As we follow Our Lord’s last week before His glorious resurrection, the curse of the fig tree by Jesus is assumed to have happened on Monday of the Holy week. Like anything that is written in the Bible, nothing happens out of coincidence, there is always a reason.
The fig tree is the third tree to be named in Bible just after the Tree of Life and Tree of Knowledge of Good and Evil. Adam and Eve used leafs from a Fig Tree to cover their bodies after they had eaten from the forbidden Tree.
The fig tree in the Old Testament is usually linked to wealth and prosperity.
The parable of the budding Fig Tree that announces the arrival of the Kingdom of Heaven (Luke 21:29-33)
The parable of the barren Fig Tree, where the vinekeeper holds out hope that the tree will bear fruit next year.

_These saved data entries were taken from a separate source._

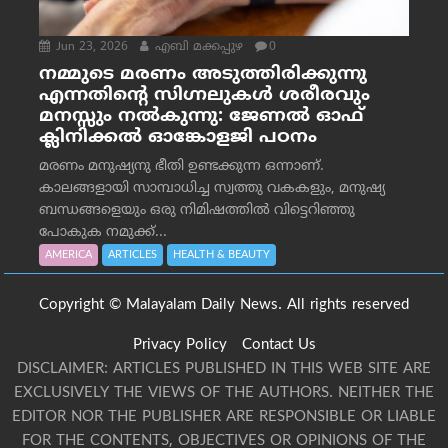
Jun 23, 2026
എബി മക്കപ്പുഴ
0
നമ്മുടെ മരണം അടുത്തിരിക്കുന്നു
എന്നതിന്റെ സിഗ്നലുകൾ ശരീരവും
മനസ്സും നല്‍കുന്നു: ജേണല്‍ ഓഫ്
ക്ലിനിക്കല്‍ ഓങ്കോളജി പഠനം
മരണം മനുഷ്യനു ഭീതി ഉണ്ടക്കുന്ന ഒന്നാണ്.
കാലങ്ങളായി സാമ്പാധിച്ച സ്വത്തു വകകളും, മനുഷ്യ
ബന്ധങ്ങളെയും ഒരു നിമിഷത്തിൽ വിട്ടെറിഞ്ഞു
പോകുക നമുക്ക്...
AMERICA
ARTICLES
HEALTH & BEAUTY
Copyright © Malayalam Daily News. All rights reserved
Privacy Policy
Contact Us
DISCLAIMER: ARTICLES PUBLISHED IN THIS WEB SITE ARE
EXCLUSIVELY THE VIEWS OF THE AUTHORS. NEITHER THE
EDITOR NOR THE PUBLISHER ARE RESPONSIBLE OR LIABLE
FOR THE CONTENTS, OBJECTIVES OR OPINIONS OF THE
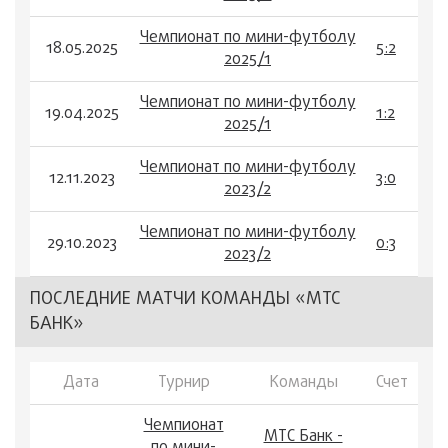
Чемпионат по мини-футболу
18.05.2025
5:2
2025/1
Чемпионат по мини-футболу
19.04.2025
1:2
2025/1
Чемпионат по мини-футболу
12.11.2023
3:0
2023/2
Чемпионат по мини-футболу
29.10.2023
0:3
2023/2
ПОСЛЕДНИЕ МАТЧИ КОМАНДЫ «МТС
БАНК»
Дата
Турнир
Команды
Счет
Чемпионат
МТС Банк -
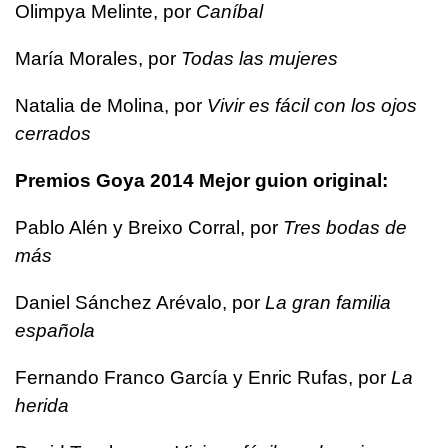
Olimpya Melinte, por
Caníbal
María Morales, por
Todas las mujeres
Natalia de Molina, por
Vivir es fácil con los ojos
cerrados
Premios Goya 2014 Mejor guion original:
Pablo Alén y Breixo Corral, por
Tres bodas de
más
Daniel Sánchez Arévalo, por
La gran familia
española
Fernando Franco García y Enric Rufas, por
La
herida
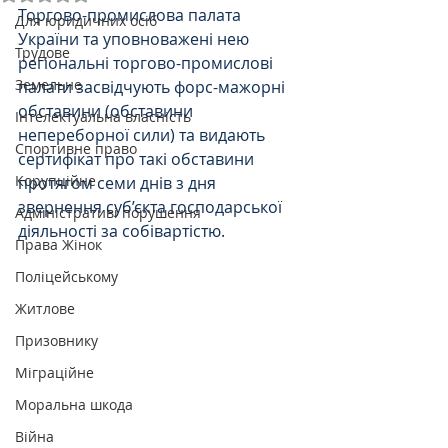
Торгово-промислова палата 
Для юридичних осіб
України та уповноважені нею 
Трудове
регіональні торгово-промислові 
Земельне
палати засвідчують форс-мажорні 
обставини (обставини 
Інтелектуальна власність
непереборної сили) та видають 
Спортивне право
сертифікат про такі обставини 
Корупційне
протягом семи днів з дня 
звернення суб’єкта господарської 
Адміністративі порушення
діяльності за собівартістю. 
Права Жінок
Поліцейському
Житлове
Призовнику
Міграційне
Моральна шкода
Війна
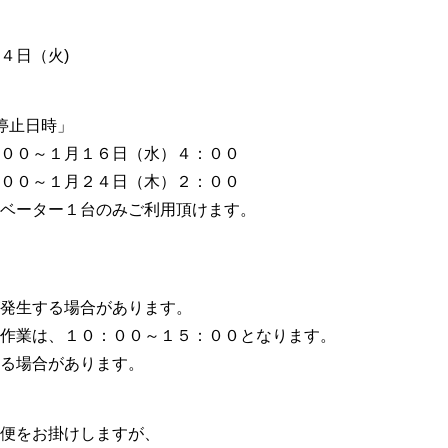
４日（火)
停止日時」
００～１月１６日（水）４：００
００～１月２４日（木）２：００
ベーター１台のみご利用頂けます。
発生する場合があります。
作業は、１０：００～１５：００となります。
る場合があります。
便をお掛けしますが、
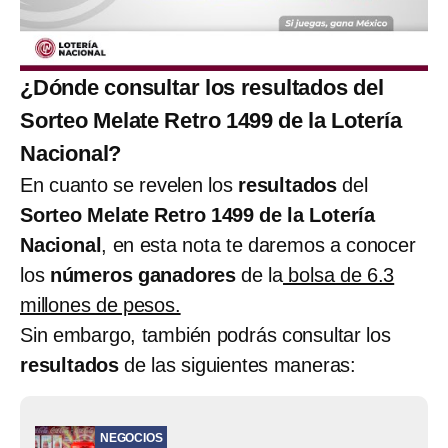
¿Dónde consultar los resultados del
Sorteo Melate Retro 1499 de la Lotería
Nacional?
En cuanto se revelen los
resultados
del
Sorteo Melate Retro 1499 de la Lotería
Nacional
, en esta nota te daremos a conocer
los
números ganadores
de la
bolsa de 6.3
millones de pesos.
Sin embargo, también podrás consultar los
resultados
de las siguientes maneras:
NEGOCIOS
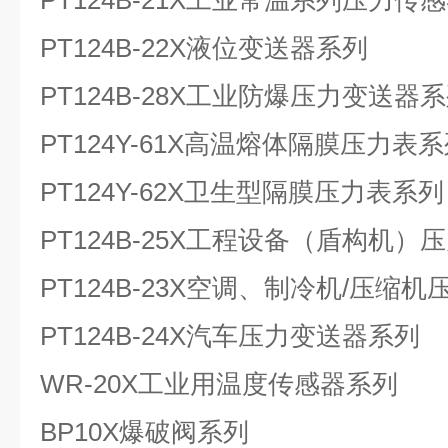
PT124B-21X工业常温系列压力传
PT124B-22X液位变送器系列
PT124B-28X工业防爆压力变送器
PT124Y-61X高温熔体隔膜压力表
PT124Y-62X卫生型隔膜压力表系列
PT124B-25X工程设备（盾构机
PT124B-23X空调、制冷机/压缩
PT124B-24X汽车压力变送器系列
WR-20X工业用温度传感器系列
BP10X爆破阀系列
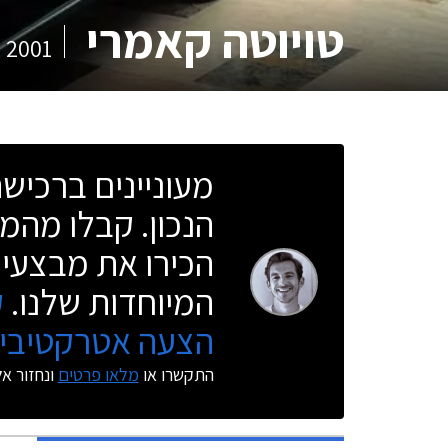
טויוטה קאמרי
2001
מעוניינים ברכי
הנכון. קבלו מהמו
הכירו את מבצעי 
המיוחדות שלנו.
ק
הצעה אטרקטיבית
התקשרו או
מלאו פרטים
ונחזור א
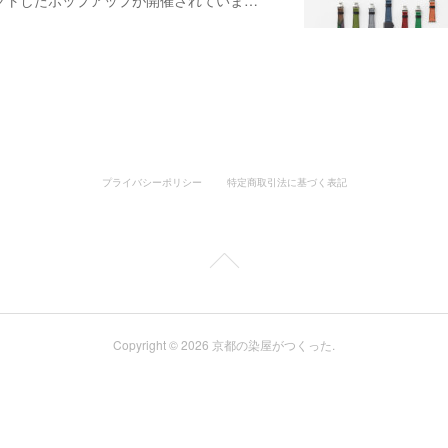
クトしたポップアップが開催されていま…
プライバシーポリシー
特定商取引法に基づく表記
Copyright ©
2026
京都の染屋がつくった
.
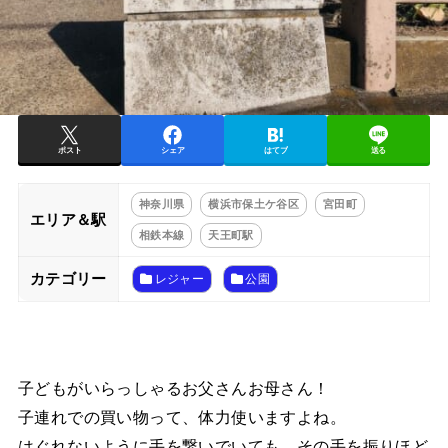
ポスト
シェア
はてブ
送る
神奈川県
横浜市保土ケ谷区
宮田町
エリア＆駅
相鉄本線
天王町駅
カテゴリー
レジャー
公園
子どもがいらっしゃるお父さんお母さん！
子連れでの買い物って、体力使いますよね。
はぐれないように手を繋いでいても、その手を振りほど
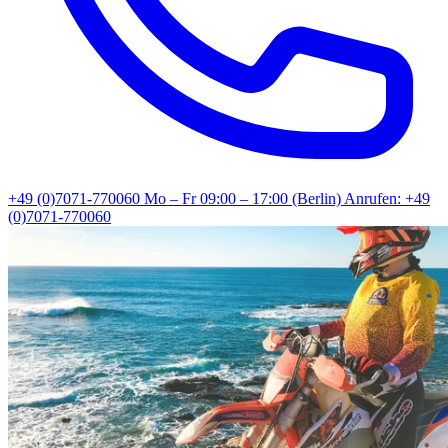
+49 (0)7071-770060
Mo – Fr 09:00 – 17:00 (Berlin)
Anrufen: +49
(0)7071-770060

And finally, the curse of the Fig Tree
Now in the morning as he returned into the city, he hungered. And when he saw a fig tree in the way, he came to it, and found nothing thereon, but leaves only, and said unto it, Let no fruit grow on thee henceforward for ever. And presently the fig tree withered away. And when the disciples saw it, they marvelled, saying, How soon is the fig tree withered away! Matthew 21:18-20
The great commentary of Cornelius A Lapide provides an excellent explanation to these verses:
Symbolically: Christ cursed the fig tree, because a fig was the tree which God forbade, of which Adam ate, and ruined himself and his posterity.
Allegorically: the withered fig tree denotes the Jews, who when Christ came, being unbelieving, lost the sap of faith and grace, and so bring forth no fruits of good works.
Tropologically: the fig tree, full of leaves but without figs, denotes believers who have the leaves of a profession of the faith but lack the solid fruit of virtues, and so will be cursed by Christ.